** Selected passage follows **
The world’s leading publication for data science, AI, and ML professionals.

Configure a CNN Model using Traditional Machine Learning Algorithms

Applying Ensemble Learning Algorithms to the image dataset that are features extracted by Convolutional Layers with a python implementation

Table of Contents
1. Introduction
2. Layers
2.1. Convolutional Layer
2.2. Pooling Layer
2.3. Dropout Layer
2.4. Flatten Layer
3. Tutorial
3.1. Dense Layer Approach
3.2. Ensemble Learning Approach
4. Results
5. Discussion

1. Introduction

It is mostly converted into _(n_samples, nfeatures) and the algorithm is applied, after the necessary data preprocessing processes are applied to the dataset in the Traditional Machine Learning applications. In order to avoid situations such as overfitting and underfitting, the number of samples should be large. In order to prevent such situations, either the image augmentation for the image dataset is expanded by various methods, or methods such as features extraction, feature selection, or dimensionality reduction are applied.

Convolutional Neural Network (Cnn) is a deep learning method mostly used for image datasets. It is used for classification by training the model with artificial neural networks. When we handle the model, the features of the given image dataset are extracted with the layers in its structure, and these obtained features are trained by various layers such as a dense layer.

This article includes how to classify the image dataset, whose features are extracted using convolutional layers, with ensemble learning algorithms. The work is enriched with python implementation.

Photo by Yuri Vasconcelos on Unsplash
Photo by Yuri Vasconcelos on Unsplash

2. Layers

First of all, let’s take a brief look at the layers used in building the model used in this tutorial:

2.1. Convolutional Layer

Convolutional Layers are the main building blocks of Convolutional Neural Networks (CNNs). They take the pixel values as input and perform feature extraction. It consists of filters and kernels. Learning takes place by taking a subset from the dataset then filter and processing it. These processes are performed with linear multiplication and characteristic features such as edge detection are extracted regarding the image. The application of the gradient filter presented by the cv2 library with different kernels is shown in Figure 1.

Figure 1. Effect of Kernels in Gradient Filter, Image by author
Figure 1. Effect of Kernels in Gradient Filter, Image by author

If we go one step deeper, how does this process take place? As mentioned above, It is a simple mathematical operation, named convolution. To illustrate mathematically:

The input = [ 5 10 15 20 25 30]

The filter = [0 1 0]

The output is calculated as follows:

[5 10 15]  . [0 1 0] = 10
[10 15 20] . [0 1 0] = 15
[15 20 25] . [0 1 0] = 20
[20 25 30] . [0 1 0] = 25

The filtered matrix, that is, the output is [10 15 20 25]. This process can also be diversified as a 2D Convolutional Layer.
** End of Selected passage **
** Exercise data follows **
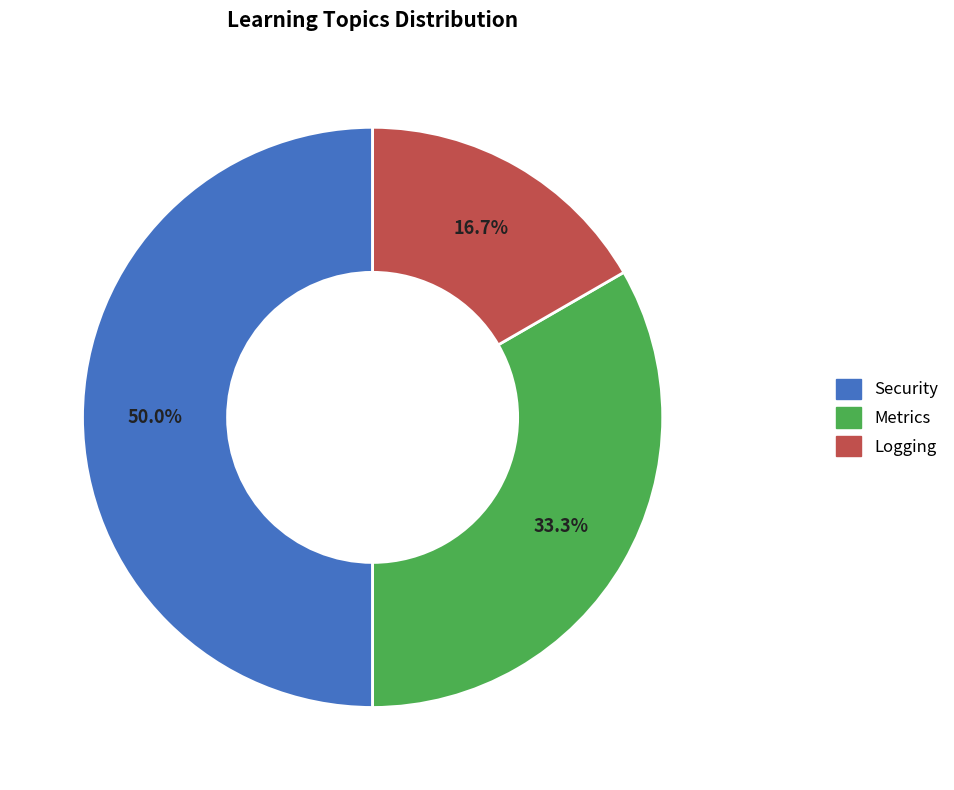

To the nearest percent, what portion does Logging represent?

17%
** End of Exercise data **
### Directions:
(a) In the CNN article, what filtered output does the worked convolution example produce?
(b) Duplicate the CNN article from "If we go one" to "2D Convolutional Layer.".
(c) Write the next part of the CNN article, picking up after its final sentence.

### Exercise results:
(a) [10 15 20 25]

(b)
If we go one step deeper, how does this process take place? As mentioned above, It is a simple mathematical operation, named convolution. To illustrate mathematically:

The input = [ 5 10 15 20 25 30]

The filter = [0 1 0]

The output is calculated as follows:

[5 10 15]  . [0 1 0] = 10
[10 15 20] . [0 1 0] = 15
[15 20 25] . [0 1 0] = 20
[20 25 30] . [0 1 0] = 25

The filtered matrix, that is, the output is [10 15 20 25]. This process can also be diversified as a 2D Convolutional Layer.

(c)
2.2. Pooling Layer

Pooling layers perform various operations on matrix values obtained after Convolutional Layers. Average Pooling takes the average of the pixel values in the determined matrix sizes, while max-pooling as the name suggests takes the maximum value. As seen in Figure 2, the 4×4 matrix has been reduced to 2×2 size by using 2×2 pooling. It summarizes the features in the specific region and the dimensionality of the features is reduced. In this way, while the model becomes more generalized, overfitting is avoided.

Figure 2. What do Max-Pooling(left) and Average Pooling(right) do?, source
Figure 2. What do Max-Pooling(left) and Average Pooling(right) do?, source

2.3. Dropout Layer

In the simplest terms, it deletes some of the features obtained as seen in Figure 3, that is, it causes information loss. If we handle a 128x128x3 RGB image and consider that pixels are features for image datasets, we will have the number of features approximately 50000. Some of these features can be waived by applying Dropout. In this way, overfitting is also prevented.

Figure 3. What does the dropout layer do?, source
Figure 3. What does the dropout layer do?, source

2.4. Flatten Layer

Flatten layer is used in the last layer of the first part of a CNN model that converts matrix shape from 3×3 to 9×1 as seen in Figure 4 in order to prepare the dataset for classification by Fully Connected Layers.

Figure 4. What does Flatten layer do?, source
Figure 4. What does Flatten layer do?, source

3. Tutorial

After the features of the image, the dataset is extracted using the convolutional layer, these features are trained by the Dense Layers and the Ensemble Learning Algorithms individually. Implementation and results are discussed.

The dataset can be accessed from the link.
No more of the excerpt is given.